You may have heard people talking about soft skills and hard skills and wondered what exactly they were talking about. Some people assume that soft skills are easy and hard skills are challenging; however, that assumption—while a good guess—is not quite true. The difference between soft skills and hard skills is that soft skills are innate while hard skills are learned.

Soft skills are skills you exercise in everyday life: your interpersonal skills, how you conduct yourself, and how you express yourself. Interpersonal skills may include how you get along with others, how you work through conflict, how well you listen, and your ability to empathise. How do you conduct yourself? Are you punctual? Do you have good time management? Are you well organized? Are you patient? Are you persuasive? These qualities would also be considered soft skills.
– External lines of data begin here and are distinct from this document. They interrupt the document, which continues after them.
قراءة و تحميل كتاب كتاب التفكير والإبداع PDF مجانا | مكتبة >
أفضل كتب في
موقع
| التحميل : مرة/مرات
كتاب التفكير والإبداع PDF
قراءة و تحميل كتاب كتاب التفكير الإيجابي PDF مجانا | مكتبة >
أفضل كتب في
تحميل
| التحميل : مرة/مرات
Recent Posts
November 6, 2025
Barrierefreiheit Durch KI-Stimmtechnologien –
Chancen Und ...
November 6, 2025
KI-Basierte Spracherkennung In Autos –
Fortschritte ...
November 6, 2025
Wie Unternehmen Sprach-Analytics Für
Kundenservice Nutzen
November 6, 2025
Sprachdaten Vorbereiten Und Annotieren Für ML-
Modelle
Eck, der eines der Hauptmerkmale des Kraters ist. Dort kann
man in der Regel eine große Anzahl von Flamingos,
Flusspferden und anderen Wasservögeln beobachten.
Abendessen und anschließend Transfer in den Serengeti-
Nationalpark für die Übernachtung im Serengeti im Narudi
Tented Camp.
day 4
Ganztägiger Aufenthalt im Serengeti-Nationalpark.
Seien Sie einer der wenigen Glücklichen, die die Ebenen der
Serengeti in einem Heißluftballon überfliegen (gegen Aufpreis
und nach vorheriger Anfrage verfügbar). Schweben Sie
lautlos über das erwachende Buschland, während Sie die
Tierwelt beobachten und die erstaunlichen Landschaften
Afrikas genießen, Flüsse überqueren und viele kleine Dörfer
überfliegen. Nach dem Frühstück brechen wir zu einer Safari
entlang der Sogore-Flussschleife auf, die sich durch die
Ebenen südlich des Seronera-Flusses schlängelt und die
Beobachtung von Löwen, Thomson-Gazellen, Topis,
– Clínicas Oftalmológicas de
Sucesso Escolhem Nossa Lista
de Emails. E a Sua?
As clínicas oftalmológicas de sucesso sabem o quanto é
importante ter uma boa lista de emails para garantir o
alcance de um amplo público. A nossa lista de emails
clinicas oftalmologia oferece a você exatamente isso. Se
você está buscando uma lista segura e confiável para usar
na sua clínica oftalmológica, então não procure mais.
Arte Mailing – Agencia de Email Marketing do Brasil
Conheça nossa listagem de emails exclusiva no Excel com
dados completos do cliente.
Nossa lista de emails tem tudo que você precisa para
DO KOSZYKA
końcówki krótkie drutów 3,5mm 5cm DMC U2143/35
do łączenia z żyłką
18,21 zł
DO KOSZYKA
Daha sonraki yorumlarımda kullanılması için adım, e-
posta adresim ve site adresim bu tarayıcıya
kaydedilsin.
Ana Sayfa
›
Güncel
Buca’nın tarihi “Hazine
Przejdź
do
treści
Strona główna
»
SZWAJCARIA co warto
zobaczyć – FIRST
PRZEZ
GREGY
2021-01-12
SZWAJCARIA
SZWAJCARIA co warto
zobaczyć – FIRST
Furthermore, how you express yourself also showcases soft skills such as ability to be creative, working with your hands, or contentment speaking in front of a crowd.

Hard skills, on the other hand, are skills you learn and practice for betterment; for example, hard skills may include learned computer programs and software, machine operation, statistical analysis, writing, or typing. Typically, hard skills are more technical and require you to learn them on the job, in school, or in a coaching capacity.

But which holds more weight in an interview, you ask? Well, if you state on your resume that you have a set of established hard skills, you will definitely capture the attention of the employer immediately, especially if you list evidence to support your alleged hard skills.  However, once you reach the interview, your soft skills are what will entice the employer to hire you, or not. Your soft skills will reveal how you will fit within the organization’s culture and whether or not you are likeable. Hard skills can be strengthened and perfected, but it is much more challenging to help someone strengthen or alter their soft skills. Thus, in a day and age where time is money, the employer will likely put more weight on your soft skills than on your hard skills. The employer can teach you the technical skills, but they cannot make you a likeable, contributing, motivated team member—that’s up to you.